There were a lot of strong feelings and commentary that surfaced in the wake of the Friday after Thanksgiving markets. But, with a lot of the trade gone for the holiday, one has to recognize the possibility the market action may have been exaggerated to some degree with the volume outside of hedge fund stops/sell orders lighter than it otherwise might have been.
The movement in many markets, grain included, was largely the result of the OPEC decision on crude oil output that came out late Thursday. OPEC members decided not to cut output, triggering a steep collapse in crude oil prices Friday. But, it’s important to remember the collapse came on the heels of a decline prior to Friday’s break that had already dropped from $107/barrel to $73/barrel over 5 months. Crude prices ended Friday $7.50/barrel lower. Much of that decline came on ideas demand had moderated because of eroding economic activity in Europe and China, while world crude output remained relatively high. But, the lower prices will start to spur demand, offsetting some of the price weakness. But even as some think crude prices are headed lower, we are not so sure. Crude oil is in the window to put in a seasonal low, and maybe even a longer term cycle low. Maybe more important, oft times when a market has a sharp move, up of down, after an extended move, the action represents an exhaustion, typically setting a market up for a top or (in this case) a bottom. This panic selling typically comes from the last “weak longs” pitching their positions, something that is characteristic of a market approaching a low.
The soybean market was the grain that responded most to the decline in energy prices, with soybeans losing 30 cents Friday. Export sales, while still good, weren’t great like they had been in some recent weeks. Soymeal actually had some net cancelations, although shipments finally appear to be accelerating now that more product is in the pipeline. And soymeal basis levels remain high, indicating spot demand is still absorbing all of the supply entering the pipeline. Soybean basis levels remain good, and crush margins are still very good, although off the exceptional highs of a few weeks ago. Technical factors might have played into the mix as well, with many technicians wanting to point to a potential head and shoulder topping pattern. But it has not yet been completed, leaving some uncertainty as to whether it will be fulfilled. In these scenarios, it has a so-so success rate. January soybeans need to close under $9.95 to confirm that possible pattern. Even then, longer term indicators for soybeans hint the bigger trend has turned up as well, suggesting downside follow-through may not be as good as it might otherwise.
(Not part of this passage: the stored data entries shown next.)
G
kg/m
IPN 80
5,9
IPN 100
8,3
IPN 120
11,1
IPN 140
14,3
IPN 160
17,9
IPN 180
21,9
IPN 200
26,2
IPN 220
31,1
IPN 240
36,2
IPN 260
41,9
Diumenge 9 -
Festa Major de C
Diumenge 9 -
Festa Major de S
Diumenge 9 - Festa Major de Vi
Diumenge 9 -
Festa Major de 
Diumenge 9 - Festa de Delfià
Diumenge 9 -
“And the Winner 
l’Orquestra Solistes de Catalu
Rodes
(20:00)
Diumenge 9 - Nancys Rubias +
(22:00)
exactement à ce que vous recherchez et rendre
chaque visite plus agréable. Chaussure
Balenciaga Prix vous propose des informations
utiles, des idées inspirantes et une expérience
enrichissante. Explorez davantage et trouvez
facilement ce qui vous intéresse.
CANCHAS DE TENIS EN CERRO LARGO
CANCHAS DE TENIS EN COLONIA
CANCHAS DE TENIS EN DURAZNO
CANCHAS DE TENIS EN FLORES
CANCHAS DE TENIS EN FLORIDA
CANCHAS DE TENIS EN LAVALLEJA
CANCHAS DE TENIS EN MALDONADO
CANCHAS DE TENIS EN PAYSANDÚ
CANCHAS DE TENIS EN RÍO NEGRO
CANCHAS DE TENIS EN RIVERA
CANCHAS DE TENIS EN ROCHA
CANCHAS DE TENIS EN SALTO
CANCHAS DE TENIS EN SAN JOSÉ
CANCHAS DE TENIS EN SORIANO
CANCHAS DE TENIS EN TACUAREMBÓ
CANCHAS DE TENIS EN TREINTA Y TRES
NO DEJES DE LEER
And then, there’s the strong surge in the wheat market, along with the small slippage in the corn market that didn’t follow the lead of the crude oil or soybean markets. The action in those, along with the soybeans, would suggest there may have been some inter-market spreading at play in the grains. Corn export sales were good, while wheat export sales were mediocre again. For the latter, the anxiety about new crops in various places in the world, mostly in the Black Sea area and the US is altering expectations about future world supplies. Regarding corn, if energy markets are so negative, why did corn hold up, and why has ethanol demand remained robust? The performance in the other grains suggest it may have been the more limited volume Friday that played a part in the extent of the soybean decline than is apparent on the surface.
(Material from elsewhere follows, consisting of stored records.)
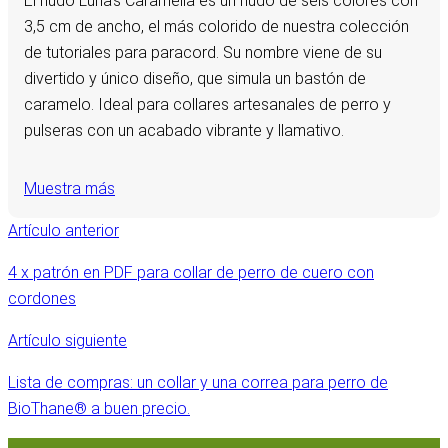
El nudo Luna's Caramella es un nudo de seis colores con
3,5 cm de ancho, el más colorido de nuestra colección
de tutoriales para paracord. Su nombre viene de su
divertido y único diseño, que simula un bastón de
caramelo. Ideal para collares artesanales de perro y
pulseras con un acabado vibrante y llamativo.
Muestra más
Artículo anterior
4 x patrón en PDF para collar de perro de cuero con
cordones
Artículo siguiente
Lista de compras: un collar y una correa para perro de
BioThane® a buen precio.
In the end, clearly Friday was a day dominated by emotion. And as we suggested in the crude comments, maybe the decline in that market, as well as the break in commodity indices over the last few months were exhaustions of existing declines. One cannot yet say we have seen the absolute bottoms in a number of markets, crude oil and commodity indices specifically, but there is a chance they could be closing in on critical lows. Commodity indices have a semi-annual cycle that could bottom at any time. It’s a little early, but they are in the window for the semi-annual low. The emotion is certainly appropriate for the indices(and energy markets) to bottom. The grains may act a little different than commodities in general. Clearly this week’s push higher positions the wheat market to move a little higher into the next layers of resistance, $6.00 on Chicago futures and $6.50 on K.C. And corn prices have as yet to indicate they’ve come to the end of their post-harvest rally, although $4, and above, should stop advances as well. The soybean complex has the least positive short term picture, but even those prices, soybeans or products haven’t yet confirmed their short term trend is ready to turn down again. But if soybean futures do turn down into the next short term cyclic low due at the end of January, nearby futures may not drop further than $9.75, and maybe $9.50-$9.60 at the most. It’s because of the larger technical features we don’t see the soybean market having an extended decline. Longer term indicators have turned higher, helping reinforce the possibility the early Oct. low was a 3 year cycle low. That tends to suggest prices should remain somewhat strong at least over the next few months.